The lines you return must be all those in the data that hold the string "conscientização".

Start of Data shown

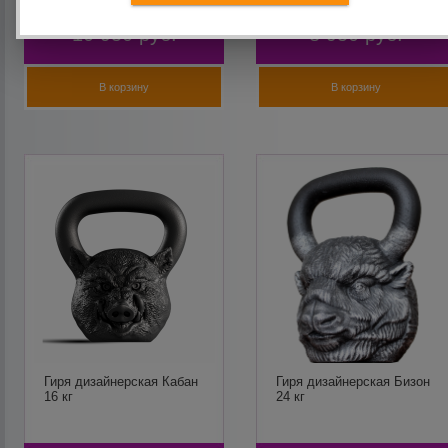
10 950
руб.
8 950
руб.
В корзину
В корзину
Гиря дизайнерская Кабан
Гиря дизайнерская Бизон
16 кг
24 кг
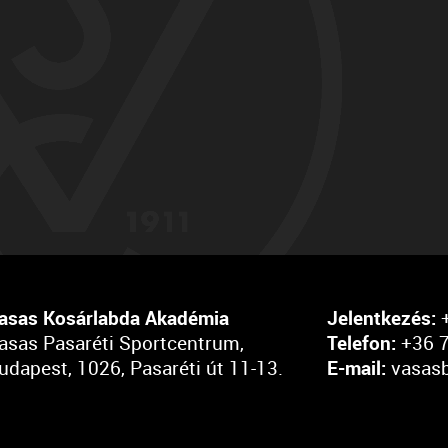
asas Kosárlabda Akadémia
Jelentkezés:
+
asas Pasaréti Sportcentrum,
Telefon:
+36 7
udapest, 1026, Pasaréti út 11-13.
E-mail:
vasas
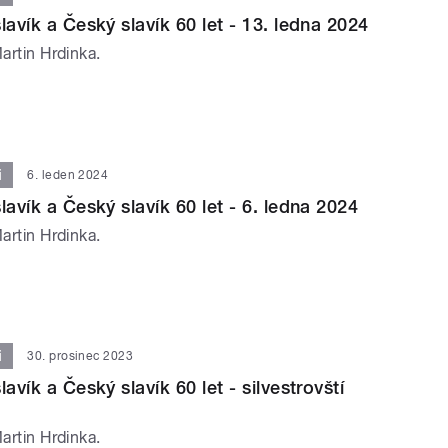
lavík a Český slavík 60 let - 13. ledna 2024
Martin Hrdinka.
i
6. leden 2024
lavík a Český slavík 60 let - 6. ledna 2024
Martin Hrdinka.
i
30. prosinec 2023
lavík a Český slavík 60 let - silvestrovští
Martin Hrdinka.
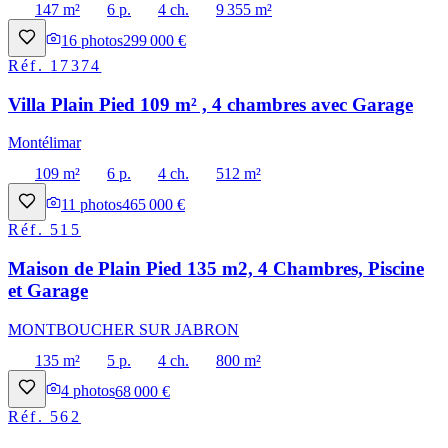
147 m²
6 p.
4 ch.
9 355 m²
16
photos
299 000 €
Réf.
17374
Villa Plain Pied 109 m² , 4 chambres avec Garage
Montélimar
109 m²
6 p.
4 ch.
512 m²
11
photos
465 000 €
Réf.
515
Maison de Plain Pied 135 m2, 4 Chambres, Piscine
et Garage
MONTBOUCHER SUR JABRON
135 m²
5 p.
4 ch.
800 m²
4
photos
68 000 €
Réf.
562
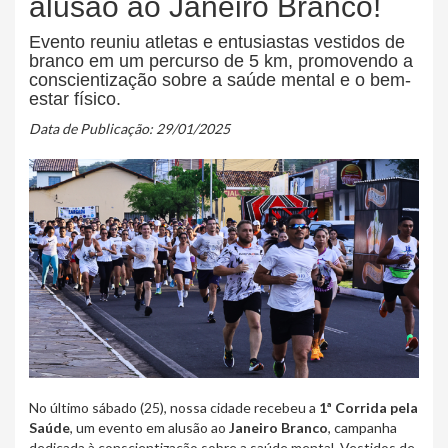
alusão ao Janeiro Branco!
Evento reuniu atletas e entusiastas vestidos de
branco em um percurso de 5 km, promovendo a
conscientização sobre a saúde mental e o bem-
estar físico.
Data de Publicação: 29/01/2025
No último sábado (25), nossa cidade recebeu a
1ª Corrida pela
Saúde
, um evento em alusão ao
Janeiro Branco
, campanha
dedicada à conscientização sobre a saúde mental. Vestidos de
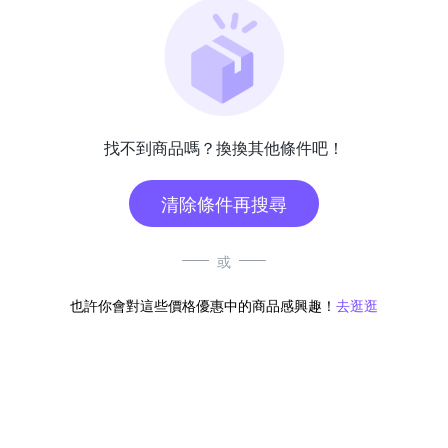
找不到商品嗎？換換其他條件吧！
清除條件再搜尋
或
也許你會對這些價格優惠中的商品感興趣！
去逛逛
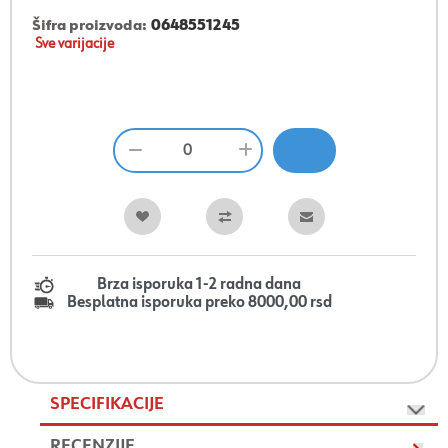
Šifra proizvoda:
0648551245
Sve varijacije
Brza isporuka 1-2 radna dana
Besplatna isporuka preko 8000,00 rsd
SPECIFIKACIJE
RECENZIJE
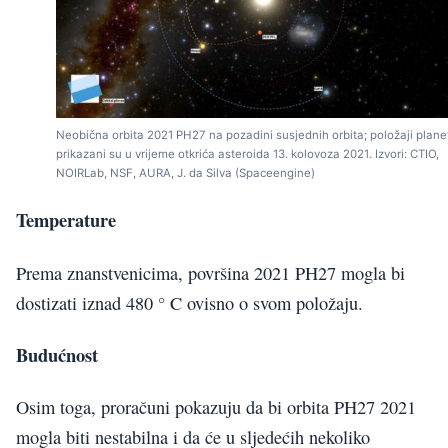
Neobična orbita 2021 PH27 na pozadini susjednih orbita; položaji plane
prikazani su u vrijeme otkrića asteroida 13. kolovoza 2021. Izvori: CTIO,
NOIRLab, NSF, AURA, J. da Silva (Spaceengine)
Temperature
Prema znanstvenicima, površina 2021 PH27 mogla bi
dostizati iznad 480 ° C ovisno o svom položaju.
Budućnost
Osim toga, proračuni pokazuju da bi orbita PH27 2021
mogla biti nestabilna i da će u sljedećih nekoliko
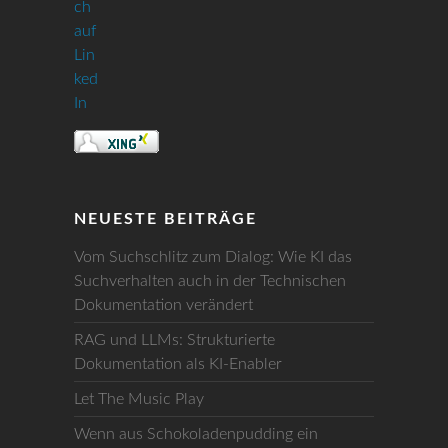
NEUESTE BEITRÄGE
Vom Suchschlitz zum Dialog: Wie KI das
Suchverhalten auch in der Technischen
Dokumentation verändert
RAG und LLMs: Strukturierte
Dokumentation als KI-Enabler
Let The Music Play
Wenn aus Schokoladenpudding ein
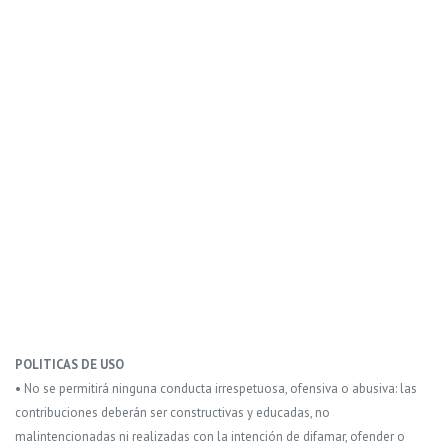
POLITICAS DE USO
• No se permitirá ninguna conducta irrespetuosa, ofensiva o abusiva: las
contribuciones deberán ser constructivas y educadas, no
malintencionadas ni realizadas con la intención de difamar, ofender o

End of Data shown

- Answer to this problem:
conscientização sobre a saúde mental e o bem-
dedicada à conscientização sobre a saúde mental. Vestidos de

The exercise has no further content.